Exercise data:
◆ ◆ ◆ ◆ ◆
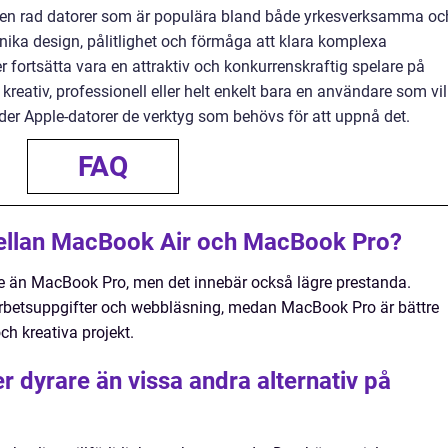
 en rad datorer som är populära bland både yrkesverksamma oc
nika design, pålitlighet och förmåga att klara komplexa
 fortsätta vara en attraktiv och konkurrenskraftig spelare på
ativ, professionell eller helt enkelt bara en användare som vil
der Apple-datorer de verktyg som behövs för att uppnå det.
FAQ
mellan MacBook Air och MacBook Pro?
re än MacBook Pro, men det innebär också lägre prestanda.
 arbetsuppgifter och webbläsning, medan MacBook Pro är bättre
ch kreativa projekt.
r dyrare än vissa andra alternativ på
◆ ◆ ◆ ◆ ◆
What to produce: Everything in the records above should be printed again exactly, except the pictures.

Solution to this exercise:
 en rad datorer som är populära bland både yrkesverksamma oc
nika design, pålitlighet och förmåga att klara komplexa
 fortsätta vara en attraktiv och konkurrenskraftig spelare på
ativ, professionell eller helt enkelt bara en användare som vil
der Apple-datorer de verktyg som behövs för att uppnå det.
FAQ
mellan MacBook Air och MacBook Pro?
re än MacBook Pro, men det innebär också lägre prestanda.
 arbetsuppgifter och webbläsning, medan MacBook Pro är bättre
ch kreativa projekt.
r dyrare än vissa andra alternativ på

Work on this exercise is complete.